* _Excerpt to read_
Capsule #15 ft. Lucy Q

NYFW best bits, Rihanna's influence, and an album for your next run

Hello hello,

By the time you read this I’ll be on the tube on the way to London Fashion Week 🎀. Excited to share some fun bits with you. Full debrief next week, but I’m going to a few shows and will be doing some behind the scenes fun on IG stories as I go. Follow @capsule.world if you aren’t already 🥰 

For now, we’re chatting about dipping into your friends’ wardrobes, some gorgeous rules to live by, and of course some thoughts on NYFW 🗽

And Lucy Q (@lostwithlucy) is here to share her Hot & Not with us :)))

Have a stunning weekend! Unleash your inner Taylor at the VMAs if you need to…

Holly x

(Open tabs)

There’s so much we could say about…

New York Fashion Week. Anna Delvey’s house arrest show (some are saying white privilege, others are saying cool to use the spectacle to platform an emerging designer), Julia Fox and Zazie Beetz as brides (gorgeous), Hayley Williams’s many looks (all so good).

* _Extracted data_
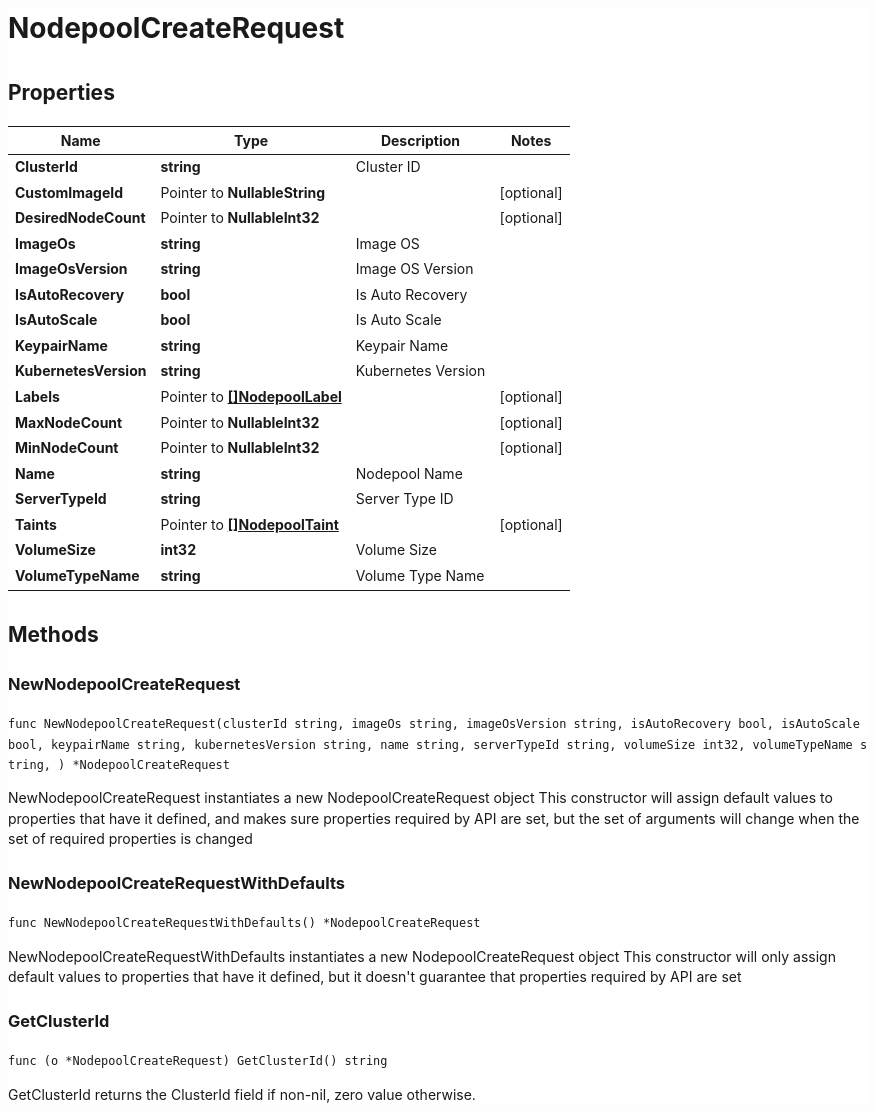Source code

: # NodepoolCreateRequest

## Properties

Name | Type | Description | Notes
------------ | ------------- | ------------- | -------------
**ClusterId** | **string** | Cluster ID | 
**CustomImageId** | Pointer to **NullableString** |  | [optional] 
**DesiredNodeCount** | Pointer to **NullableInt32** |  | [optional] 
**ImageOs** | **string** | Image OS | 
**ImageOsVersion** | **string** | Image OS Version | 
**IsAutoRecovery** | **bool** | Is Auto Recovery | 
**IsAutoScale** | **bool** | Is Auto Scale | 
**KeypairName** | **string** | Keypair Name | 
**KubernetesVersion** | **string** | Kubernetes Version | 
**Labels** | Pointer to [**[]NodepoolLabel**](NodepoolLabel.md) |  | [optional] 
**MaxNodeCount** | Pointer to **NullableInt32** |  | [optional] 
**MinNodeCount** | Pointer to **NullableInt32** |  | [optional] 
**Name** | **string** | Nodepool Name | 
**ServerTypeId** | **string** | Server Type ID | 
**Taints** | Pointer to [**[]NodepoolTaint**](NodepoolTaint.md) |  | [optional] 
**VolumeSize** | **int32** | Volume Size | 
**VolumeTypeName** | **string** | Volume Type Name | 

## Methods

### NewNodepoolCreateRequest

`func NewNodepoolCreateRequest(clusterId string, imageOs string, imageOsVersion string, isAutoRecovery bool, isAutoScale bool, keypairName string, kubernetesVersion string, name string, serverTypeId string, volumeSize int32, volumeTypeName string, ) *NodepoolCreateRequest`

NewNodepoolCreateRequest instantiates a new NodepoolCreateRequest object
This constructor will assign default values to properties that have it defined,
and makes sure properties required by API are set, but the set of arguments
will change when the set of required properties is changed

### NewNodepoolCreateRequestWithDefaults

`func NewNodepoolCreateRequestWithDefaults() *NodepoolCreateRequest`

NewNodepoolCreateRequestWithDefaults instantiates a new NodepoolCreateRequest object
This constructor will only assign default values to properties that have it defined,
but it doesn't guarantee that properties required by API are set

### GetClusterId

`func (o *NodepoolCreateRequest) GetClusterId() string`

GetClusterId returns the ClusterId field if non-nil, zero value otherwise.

* _What the task asks_
Write out the entire Capsule #15 newsletter above again, word for word and with every line and emoji in place, leaving out the data.

* _Reply to the exercise_
Capsule #15 ft. Lucy Q

NYFW best bits, Rihanna's influence, and an album for your next run

Hello hello,

By the time you read this I’ll be on the tube on the way to London Fashion Week 🎀. Excited to share some fun bits with you. Full debrief next week, but I’m going to a few shows and will be doing some behind the scenes fun on IG stories as I go. Follow @capsule.world if you aren’t already 🥰 

For now, we’re chatting about dipping into your friends’ wardrobes, some gorgeous rules to live by, and of course some thoughts on NYFW 🗽

And Lucy Q (@lostwithlucy) is here to share her Hot & Not with us :)))

Have a stunning weekend! Unleash your inner Taylor at the VMAs if you need to…

Holly x

(Open tabs)

There’s so much we could say about…

New York Fashion Week. Anna Delvey’s house arrest show (some are saying white privilege, others are saying cool to use the spectacle to platform an emerging designer), Julia Fox and Zazie Beetz as brides (gorgeous), Hayley Williams’s many looks (all so good).